As I have mentioned before, Puregon Pen is (was) my new pet. I have no need for it any longer, but I've kept it in my fridge for a rainy day. You know, if I randomly feel like stabbing myself in the gut with a faux pen for the rush. I do not, however, have the same feelings for the evil Cetrorelix (Cetrotide for Yanks) injection, which butchered my stomach, rendering it unrecognisable. Er, or bruised it a bit.
Gather round, gather round:
I know, ew. Also, I apologise for the unbuttoned pants. The bruise was at the beltline and the only way I could flaunt it was by undoing my cords. Molly should be pleased though, she's always trying to get me to take my clothes off. I also wanted to take a picture of myself with the syringe between my teeth whilst wrapping a bit of rubber just above my elbow, but The Dude thought it would be in poor taste.

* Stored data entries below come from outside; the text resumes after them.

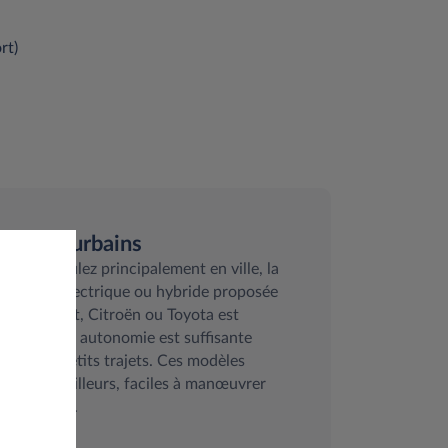
rt)
Trajets urbains
Si vous roulez principalement en ville, la
citadine électrique ou hybride proposée
par Renault, Citroën ou Toyota est
idéale. Son autonomie est suffisante
pour les petits trajets. Ces modèles
sont, par ailleurs, faciles à manœuvrer
et à garder.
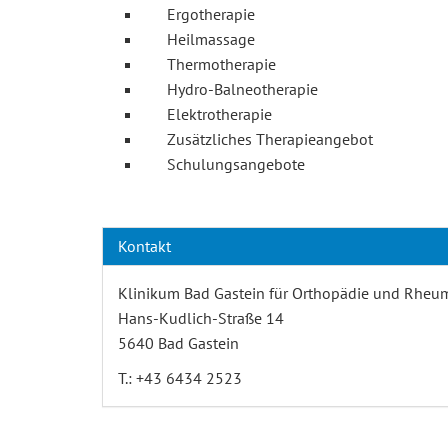
Ergotherapie
Heilmassage
Thermotherapie
Hydro-Balneotherapie
Elektrotherapie
Zusätzliches Therapieangebot
Schulungsangebote
Kontakt
Klinikum Bad Gastein für Orthopädie und Rheu
Hans-Kudlich-Straße 14
5640 Bad Gastein
T.: +43 6434 2523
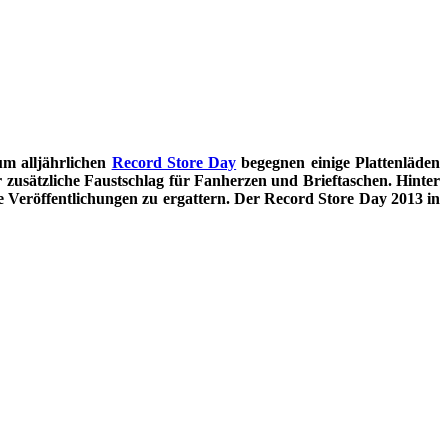
um alljährlichen
Record Store Day
begegnen einige Plattenläden
r zusätzliche Faustschlag für Fanherzen und Brieftaschen. Hinter
 Veröffentlichungen zu ergattern. Der Record Store Day 2013 in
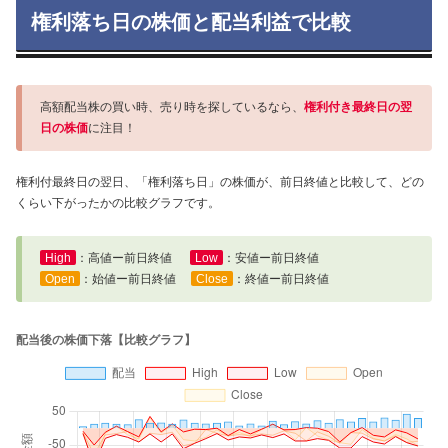
権利落ち日の株価と配当利益で比較
高額配当株の買い時、売り時を探しているなら、
権利付き最終日の翌
日の株価
に注目！
権利付最終日の翌日、「権利落ち日」の株価が、前日終値と比較して、どの
くらい下がったかの比較グラフです。
High
：高値ー前日終値
Low
：安値ー前日終値
Open
：始値ー前日終値
Close
：終値ー前日終値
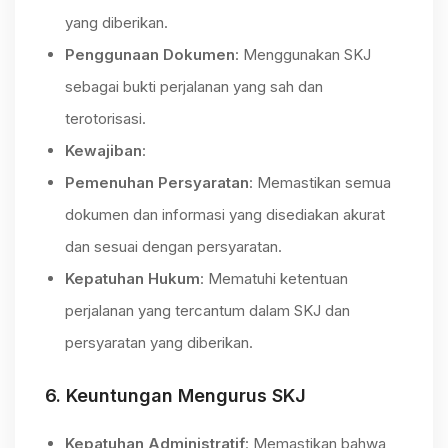
yang diberikan.
Penggunaan Dokumen
: Menggunakan SKJ
sebagai bukti perjalanan yang sah dan
terotorisasi.
Kewajiban
:
Pemenuhan Persyaratan
: Memastikan semua
dokumen dan informasi yang disediakan akurat
dan sesuai dengan persyaratan.
Kepatuhan Hukum
: Mematuhi ketentuan
perjalanan yang tercantum dalam SKJ dan
persyaratan yang diberikan.
6.
Keuntungan Mengurus SKJ
Kepatuhan Administratif
: Memastikan bahwa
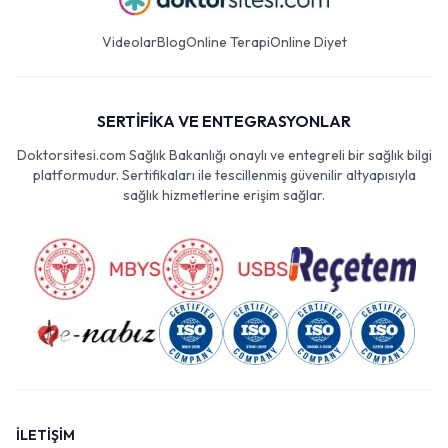
Videolar
Blog
Online Terapi
Online Diyet
SERTİFİKA VE ENTEGRASYONLAR
Doktorsitesi.com Sağlık Bakanlığı onaylı ve entegreli bir sağlık bilgi
platformudur. Sertifikaları ile tescillenmiş güvenilir altyapısıyla
sağlık hizmetlerine erişim sağlar.
İLETİŞİM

Apparently Cetrorelix requires you to give the injection at a 45 degree angle, and I was never very good at geometry, hence the botched job. I was a bit concerned too, as I had to give myself one Cetrorelix injection every night for four days on the left side of my stomach. The right side was reserved just for the Puregon Pen. I envisioned a multi-coloured left side of my stomach, and as pretty as that would be, I didn't really want that to happen. It was bad enough that with the one bruise I had to keep pulling my shirt down at work to cover it. How would one explain such an oddly-placed bruise? Luckily, I somehow mastered the 45 degree angle and now all that's left on my stomach are the odd injection marks and a gradually fading yellowish-brown bruise.
All of these injections and pills (for those keeping score at home: 8 total, not including the pessaries yet to come) lead to one thing - IUI #4 that is to take place tomorrow. I'm quite ambivalent about it at the moment. I'm so accostomed to disappointment after these three very long years of nothing that it's hard to be even the slightest bit optimistic. I think I have a bit more faith in this cycle than the previous IUIs because it's a completely new regimen for me. This is the first one we have had to pay for as well, so it is yet another reason to hope it doesn't fail. I feel like I'm just going through the motions, and whatever happens, happens.
No doubt WHYBAML will pat me on the back tomorrow for yet another ovulatory well-done. I might even paint my toenails.